As for your last point, I don't disagree that the wealthy/powerful/connected live under a different justice system than everyone else.
> “‘Weed’ (i.e., marijuana) is the most popular item on Silk Road” (p.8)
> “The quantities being sold are generally rather small (e.g., a few grams of marijuana)” (p.12)
> In Table 1, we take a closer look at the top 20 categories per number of item offered. “Weed” (i.e., mari- juana) is the most popular item on Silk Road, followed by “Drugs,” which encompass any sort of narcotics or prescription medicine the seller did not want further classified. Prescription drugs, and “Benzos,” colloquial term for benzodiazepines, which include prescription medicines like Valium and other drugs used for insom- nia and anxiety treatment, are also highly popular. The four most popular categories are all linked to drugs; nine of the top ten, and sixteen out of the top twenty are drug-related. In other words, Silk Road is mostly a drug store, even though it also caters some other products. Finally, among narcotics, even though such a classification is somewhat arbitrary, Silk Road appears to have more inventory in “soft drugs” (e.g., weed, cannabis, hash, seeds) than “hard drugs” (e.g., opiates); this presumably simply reflects market demand.
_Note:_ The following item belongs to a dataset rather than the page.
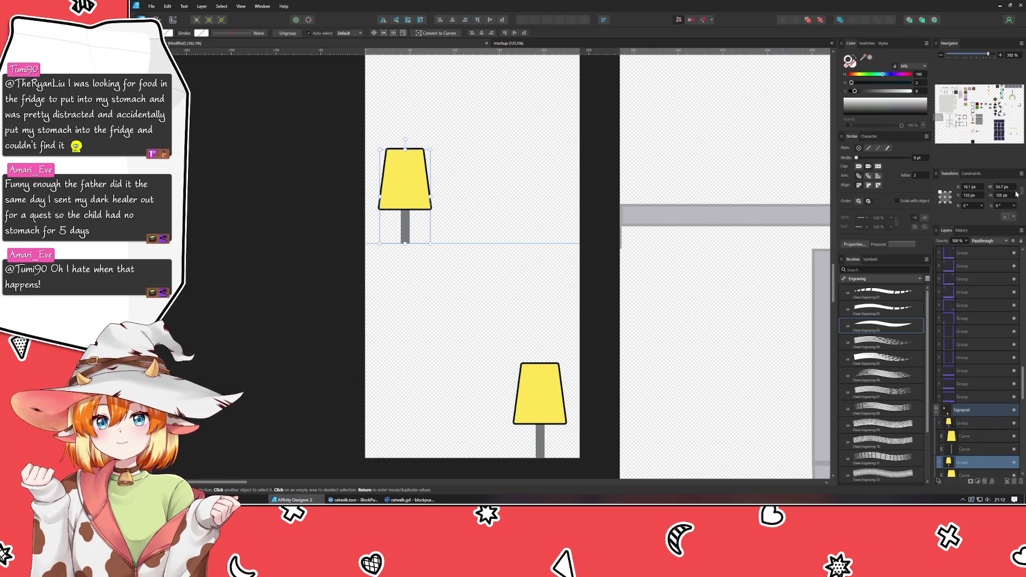
{"action": "left_click", "coordinate": [495, 302]}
> Silk Road places relatively few restrictions on the types of goods sellers can offer. From the Silk Road sellers’ guide [5], “Do not list anything who’s (sic) purpose is to harm or defraud, such as stolen items or info, stolen credit cards, counterfeit currency, personal info, assassinations, and weapons of any kind. Do not list anything related to pedophilia.”
> Conspicuously absent from the list of prohibited items are prescription drugs and narcotics, as well as adult pornography and fake identification documents (e.g., counterfeit driver’s licenses). Weapons and am- munition used to be allowed until March 4, 2012, when they were transferred to a sister site called The Armory [1], which operated with an infrastructure similar to that of Silk Road. Interestingly, the Armory closed in August 2012 reportedly due to a lack of business [6].
https://www.andrew.cmu.edu/user/nicolasc/publications/TR-CMU...
That said, I think Ross did knowingly enable violence?
The police, DEA and Secret service have vast power they can use against the populace. If those same agents are committing crimes then it taints the entire investigation and prosecution. If a cop is found to have planted drugs on past arrestees, quite often a good portion of his other cases are thrown out as well as he has corrupted everything he touched.
It likely doesn't rise to the legal doctrine of "fruit from a poisoned tree" but its in the ballpark.
For the people downvoting me for some reason:
A DEA agent involved in the investigation "was sentenced to 78 months in prison for extortion, money laundering and obstruction of justice"
A secret service agent involved in the investigation "was sentenced to 24 months in prison by U.S. District Judge Richard Seeborg in San Francisco following his earlier guilty plea to one count of money laundering."
Ulbricht's right-hand-man Roger Thomas Clark, who was involved in one of the murder-for-hire conversations, admitted the conversation was real during his trial:
"In his own remarks, Clark didn't comment on that murder-for-hire conversation—which he at one point claimed had been fabricated by Ulbricht but later conceded was real."